Tasks to complete |
1 - List the four things that grow-house investigations rely on, according to the passage on marijuana enforcement.
2 - In the passage on marijuana enforcement, retype the text from "Acknowledging the costly" up to and including "in northern Wisconsin.".

Provided text |
Content starts
Acknowledging the costly inconsistencies, city officials recently joined dozens of suburbs and downstate towns in decriminalizing the possession of small amounts of pot. Meanwhile, federal law enforcement officials are focused on breaking up the often-violent criminal networks that supply area marijuana. At the top of the feds' list is the Mexico-based Sinaloa cartel, which—in a story that's commonly cited as evidence of the operation's reach—was found four years ago to be cultivating about 10,000 plants deep in a national forest in northern Wisconsin.
The thing is, the weed is going to come from somewhere—and nobody wants to get it from violent drug gangs. All of which raises an interesting question: What is a just way to deal with someone knowingly breaking the law by attempting to peaceably grow the marijuana that millions of ordinary and otherwise law-abiding people regularly consume?
In that context, it seems a bit surprising that the Cook County sheriff's department has in recent years poured resources into targeting a different kind of marijuana source than the gangs and cartels under investigation by the feds: grow houses.
Investigations of this kind are laborious, relying on stakeouts, surveillance, subpoenas, and search warrants, followed by dramatic arrests, colorful press releases, and photographs that make the news. The sheriff's police have even extended their investigations beyond the Cook County limits, to Romeoville, in Will County, and Chesterton, in northwest Indiana.
A grow-house operation "is in fact a criminal network," says Frank Bilecki, a spokesman for Cook County sheriff Tom Dart. "What is the impact on the neighborhood when this type of operation is targeted by the competition? These houses are frequently located in residential neighborhoods."
But while some of the busts have nabbed dealers with lengthy criminal records and caches of guns, others have netted nothing but cannabis plants—a product that millions of Americans believe is OK to buy and consume, though they have nowhere to go for it but black markets.
Content ends
Information given |
Content starts
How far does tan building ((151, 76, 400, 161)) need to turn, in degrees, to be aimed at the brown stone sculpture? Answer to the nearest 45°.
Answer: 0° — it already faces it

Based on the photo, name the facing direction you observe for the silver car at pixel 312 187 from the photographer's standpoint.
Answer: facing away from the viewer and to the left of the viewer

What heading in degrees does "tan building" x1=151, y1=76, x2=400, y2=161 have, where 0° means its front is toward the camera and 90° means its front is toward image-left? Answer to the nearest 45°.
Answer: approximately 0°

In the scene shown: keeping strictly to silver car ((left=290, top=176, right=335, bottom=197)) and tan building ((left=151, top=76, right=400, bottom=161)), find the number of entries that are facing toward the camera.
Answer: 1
Content ends
Content starts
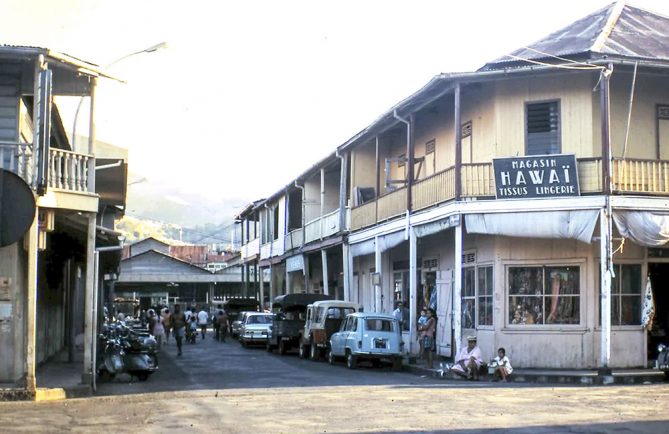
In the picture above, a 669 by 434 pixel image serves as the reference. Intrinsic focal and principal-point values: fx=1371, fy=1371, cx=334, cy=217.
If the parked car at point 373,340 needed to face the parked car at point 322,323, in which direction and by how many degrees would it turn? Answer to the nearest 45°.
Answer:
Content ends
Answers by item |
1 - stakeouts, surveillance, subpoenas, and search warrants

2 -
Acknowledging the costly inconsistencies, city officials recently joined dozens of suburbs and downstate towns in decriminalizing the possession of small amounts of pot. Meanwhile, federal law enforcement officials are focused on breaking up the often-violent criminal networks that supply area marijuana. At the top of the feds' list is the Mexico-based Sinaloa cartel, which—in a story that's commonly cited as evidence of the operation's reach—was found four years ago to be cultivating about 10,000 plants deep in a national forest in northern Wisconsin.